Gupta also opted for an accidental cover that provides protection against various disabilities, both temporary and permanent. The sum insured of this policy is 1 crore, and the annual premium is 9,300. This policy ensures financial support in case Gupta is unable to rejoin work due to any accident in the future.

“While health insurance usually covers illness and natural injuries, accidental cover is separate and helps with costs arising from accidents, like injuries or disabilities,” says Kumar, RIA, Sahaj Money.

Prior to his meeting with Kumar, Gupta’s investment portfolio had a large allocation to real estate. He had also invested in several money-back insurance plans and ULIPs (unit linked insurance plans) to fund his future retirement life but later found that these plans offered lower returns and were not the right fit.

“In 2013, my parents asked me to invest in real estate, and I ended up taking a home loan towards this end. However, in 2020, we closed the loan and noted that the property was not yielding significant rental income, and we weren’t using it ourselves. We made the decision to sell the property in 2023. This freed up a substantial amount of capital that was previously tied up in real estate,” says Gupta.

Before seeking Abhishek’s advice, Gupta says his investment portfolio was quite traditional, with a heavy tilt towards real estate and a small portion dedicated to regular debt mutual funds, fixed deposits (FDs), and money-back plans, most of which were usually bought on the advice of his father’s friends. “However, with Kumar’s guidance, we shifted to a more balanced approach. This shift in our investment strategy has not only diversified our portfolio but also aligned our investments more closely with our financial goals. We now feel more confident about our financial future and for long-term goals like retirement and children’s education,” adds Gupta.

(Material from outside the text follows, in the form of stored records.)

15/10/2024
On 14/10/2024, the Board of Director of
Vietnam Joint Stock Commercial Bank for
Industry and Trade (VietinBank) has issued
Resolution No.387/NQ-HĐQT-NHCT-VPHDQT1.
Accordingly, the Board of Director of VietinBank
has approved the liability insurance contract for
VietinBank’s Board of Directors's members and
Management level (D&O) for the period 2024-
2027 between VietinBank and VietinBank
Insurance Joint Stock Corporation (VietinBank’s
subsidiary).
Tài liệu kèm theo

Sharing his experience about fee-based advisory, Gupta says “We really appreciate Kumar’s approach. He used to consult us, but let us take the decisions on implementing his financial plans.”

Gupta said his family’s asset allocation has since changed from 70% in real estate and 30% debt mutual funds to a more balanced 50:50 in favour of equity MF and debt MF allocation, which they regularly rebalance. “Getting the risk profiling done helped us in planning our investments and building the right asset allocation” adds Gupta. The family currently resides in a rented house in Bengaluru but is open to the idea of buying a new house and settling down there.

Next on the Guptas’ roadmap is financial freedom. “Financial independence means having enough money to live life your way without needing to work all the time. It’s not just about retiring; it’s about having the freedom to choose how you spend your time,” adds Gupta. The family is confident of achieving financial independence in the next 10 years and plan to accumulate 6 crore. To achieve this target, they invest approximately 3 lakh per month in mutual fund (MF) systematic investment plans, sometimes increasing this amount when they receive bonuses or commissions.

Their investment strategy includes planning for their children’s education. They have a six-year-old son, for whom they are saving in MFs to accumulate the required funds by 2035 when he turns 18. Their second baby is due soon. They have already set a long-term plan for the baby, expected in April. They are committed to achieving these goals through disciplined saving and investing.